People tend to become less outgoing as they age, with a new study from the University of Gothenburg indicating this change is more apparent in those suffering from hearing loss.
Researchers studied 400 individuals 80-98 years old over the course of six years. Subjects were tested for mental and physical prowess every two years, including personality characteristics such as emotional stability and extraversion. Results indicated that even if emotional stability stayed the same during the study period, participants became less outgoing.
Researchers could not connect the changes to most physical or cognitive impairments, or to difficulty finding social activities.
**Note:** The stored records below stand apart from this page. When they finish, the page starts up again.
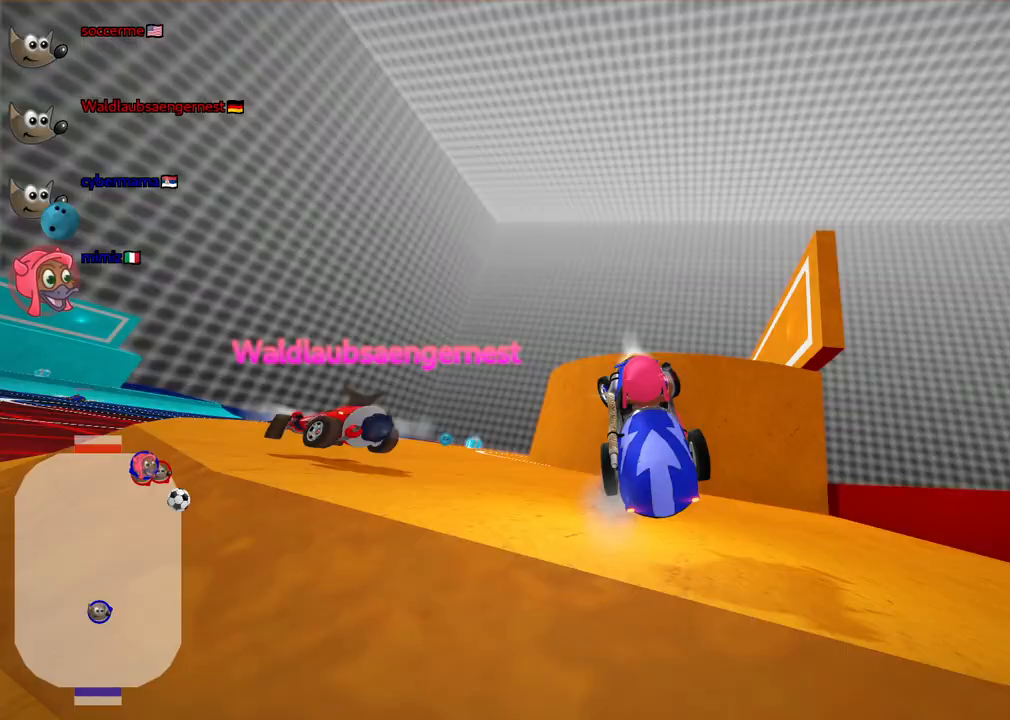
{"keys": ["left", "up"], "events": []}
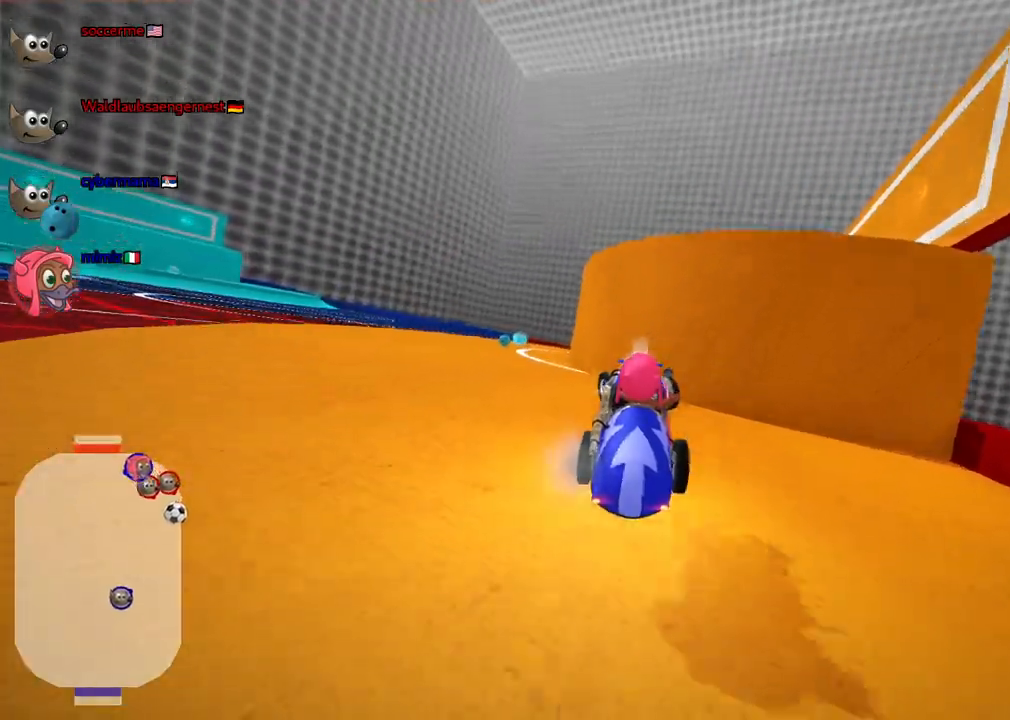
{"keys": ["n", "up"]}
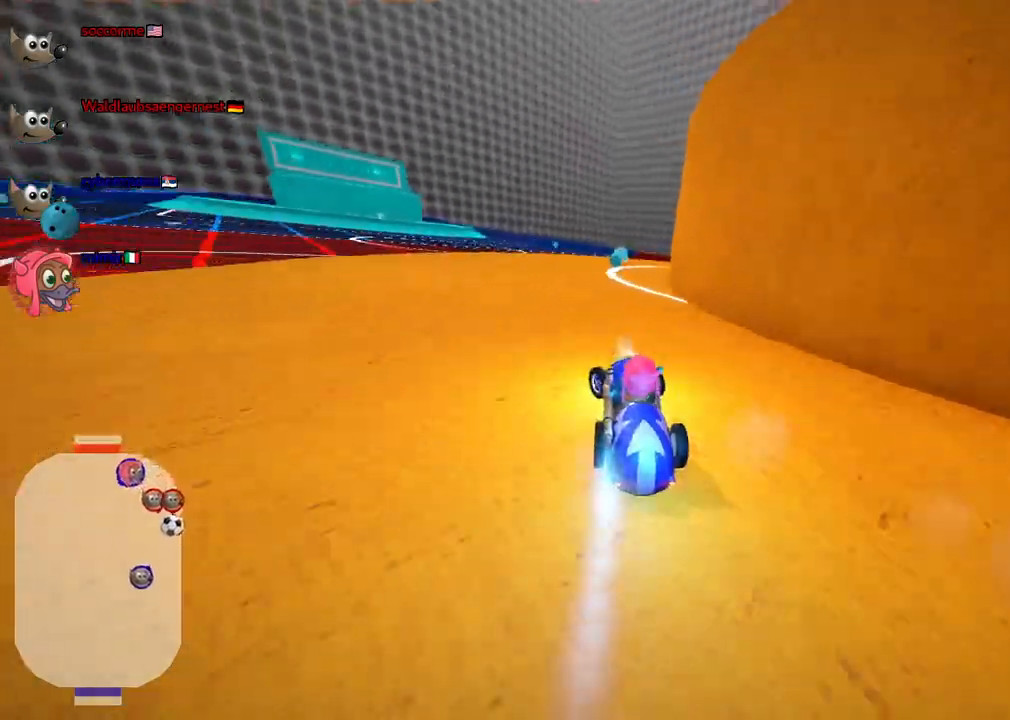
{"keys": ["up"], "events": [[50, "n", "up"], [100, "right", "down"], [383, "right", "up"]]}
Hearing loss was the only thing linked to reduced extraversion, and use of hearing aids did not affect this link -- indicating to researchers that providing support in the use of such aids is key.
"To our knowledge, this is the first time a link between hearing and personality changes has been established in longitudinal studies.... If the perceived quality of social interaction goes down, it may eventually affect whether and how we relate to others," said Anne Ingeborg Berg, PhD, licensed psychologist and researcher at the Department of Psychology, University of Gothenburg.
"Our previous studies have shown that outgoing individuals are happier with their lives. It is hypothesised that an outgoing personality reflects a positive approach to life, but it also probably shows how important it is for most people to share both joy and sadness with others," she added.
The study was published in the Journal of Personality.